We need go no further than to cite Gaulden v. Southern Pac. Co., 78 F.Supp. 651 (N.D.Cal.1948), aff’d per cur. 174 F.2d 1022 (9 Cir. 1949), where it was held that the Pacific Fruit Express Company, which conducted a business similar in all critical aspects to that of the defendant, here, and which was also wholly owned by railroads, was not a “common carrier by railroad” within the meaning of the Act. It would serve no useful purpose to here restate what was so well said in Gaulden in its analysis and application of the Act or to make repetitious reference to the cases therein cited in support of the court’s holding.

[950]*950It should be noted that a similar result was reached in Moleton v. Union Pacific R. R. Co., 118 Utah 107, 219 P.2d 1080 (1950), cert. den. 340 U.S. 932, 71 S.Ct. 495, 95 L.Ed. 672 (1951).

Further, even assuming, arguendo, that the defendant is a “common carrier by railroad”, we are of the opinion that the District Court correctly held that the decedent was not an “employee” of the defendant at the time he was injured, within the meaning of the Act.

It is the plaintiff’s position that while the decedent was employed by Rubel, an independent contractor, he was, at the time of the accident, also an “employee” of the defendant “pro hac vice.” Citing Sinkler v. Missouri Pacific Railroad Company, 356 U.S. 326, 78 S.Ct. 758, 2 L.Ed.2d 799 (1958), she urges that the words “employee” and “employed” have no special significance, and they are not limited to describing persons working solely for a “common carrier by railroad”. She says that the decedent, at the time of the accident, “was doing the work that defendant was legally bound to do as a common carrier and [which was] traditionally performed by railroad employees;” and that being so, he was within the protection of the Act.

The Act provides in relevant part in § 51 that:

“Every common carrier by railroad while engaging in * * * [interstate commerce] shall be liable in damages to any person suffering injury while he is employed by such carrier in such commerce, or, in case of the death of such employee, to his or her personal representative, for the benefit of the surviving widow or husband and children of such employee. * * *” (emphasis supplied),

and in § 55:

“Any contract, rule, regulation, or device whatsoever, the purpose or intent of which shall be to enable any common carrier to exempt itself from any liability created by this chapter, shall to that extent be void.
•* * *»

In Robinson v. Baltimore & Ohio Railroad Company, 237 U.S. 84, 35 S.Ct. 491, 59 L.Ed. 849 (1915) where the meaning of “employee” was at issue, it was said (p. 94, 35 S.Ct. p. 494):

“ * * * Congress used the words ‘employee’ and ‘employed’ in the statute in their natural sense, and intended to describe the conventional relation of employer and employee.
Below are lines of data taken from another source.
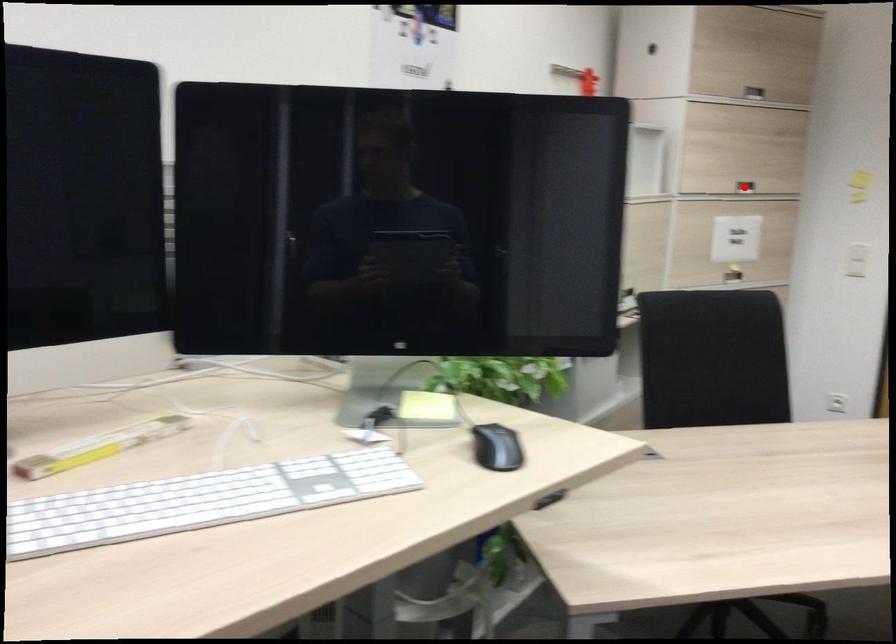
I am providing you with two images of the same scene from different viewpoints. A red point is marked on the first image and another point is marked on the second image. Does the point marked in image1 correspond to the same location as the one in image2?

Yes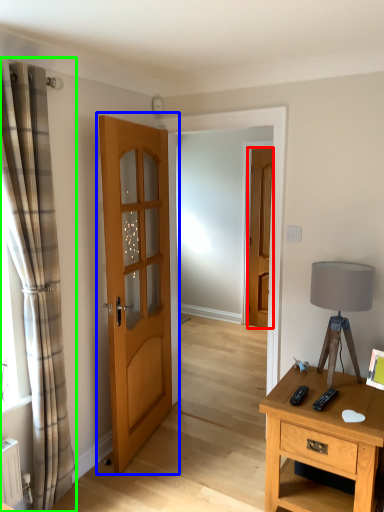
Question: Considering the real-world distances, which object is closest to door (highlighted by a red box)? door (highlighted by a blue box) or curtain (highlighted by a green box).

Choices:
 (A) door
 (B) curtain

Answer: (A)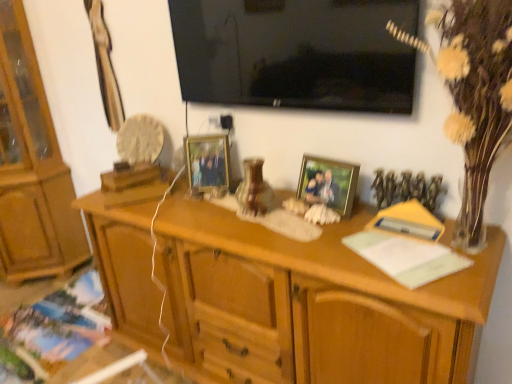
Question: From a real-world perspective, is matte wooden picture frame at center, which is counted as the second picture frame, starting from the front, on top of metallic gold picture frame at center, which is counted as the 1th picture frame, starting from the right?

Choices:
 (A) yes
 (B) no

Answer: (A)

Question: Is matte wooden picture frame at center, marked as the first picture frame in a back-to-front arrangement, further to the viewer compared to metallic gold picture frame at center, which is counted as the 1th picture frame, starting from the right?

Choices:
 (A) no
 (B) yes

Answer: (B)

Question: Are matte wooden picture frame at center, arranged as the second picture frame when viewed from the right, and metallic gold picture frame at center, which is counted as the 1th picture frame, starting from the right, making contact?

Choices:
 (A) yes
 (B) no

Answer: (B)

Question: Is matte wooden picture frame at center, which appears as the first picture frame when viewed from the left, facing away from metallic gold picture frame at center, which is counted as the 1th picture frame, starting from the right?

Choices:
 (A) yes
 (B) no

Answer: (B)

Question: Does matte wooden picture frame at center, marked as the first picture frame in a back-to-front arrangement, have a lesser width compared to metallic gold picture frame at center, which is the 1th picture frame from front to back?

Choices:
 (A) no
 (B) yes

Answer: (A)

Question: Is matte wooden picture frame at center, marked as the first picture frame in a back-to-front arrangement, aimed at metallic gold picture frame at center, the second picture frame positioned from the left?

Choices:
 (A) no
 (B) yes

Answer: (A)

Question: Can you confirm if light brown wood cabinet at left is shorter than metallic gold picture frame at center, the second picture frame positioned from the left?

Choices:
 (A) yes
 (B) no

Answer: (B)

Question: Is light brown wood cabinet at left to the left of metallic gold picture frame at center, which is counted as the 1th picture frame, starting from the right, from the viewer's perspective?

Choices:
 (A) no
 (B) yes

Answer: (B)

Question: Can you confirm if light brown wood cabinet at left is taller than metallic gold picture frame at center, the second picture frame positioned from the left?

Choices:
 (A) no
 (B) yes

Answer: (B)

Question: From the image's perspective, would you say light brown wood cabinet at left is shown under metallic gold picture frame at center, the second picture frame positioned from the left?

Choices:
 (A) no
 (B) yes

Answer: (A)

Question: Would you consider light brown wood cabinet at left to be distant from metallic gold picture frame at center, acting as the 2th picture frame starting from the back?

Choices:
 (A) no
 (B) yes

Answer: (B)

Question: Is light brown wood cabinet at left beside metallic gold picture frame at center, the second picture frame positioned from the left?

Choices:
 (A) yes
 (B) no

Answer: (B)

Question: Can we say yellow paper at right, which appears as the first book when viewed from the top, lies outside white textured vase at right?

Choices:
 (A) no
 (B) yes

Answer: (A)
It was well known that there were on interstate trains persons engaged in various services for other masters. Congress, familiar with this situation, did not use any appropriate expression which could be taken to indicate a purpose to include such persons among those to whom the railroad company was to be liable under the act.” 5

It was there held that a porter on a railroad car owned by the Pullman Company, who was “hired, directed, and paid” by Pullman, was not an “employee” of the railroad even though the Pullman car was part of an interstate train and the porter had regularly collected tickets for the railroad.

In Chicago, Rock Island & Pacific Railway Company v. Bond, 240 U.S. 449, 36 S.Ct. 403, 60 L.Ed. 735 (1916) one Turner, determined by the Court to be an “independent contractor”, was hired by the railroad to remove coal from its cars to be placed in coal chutes for use on its engines.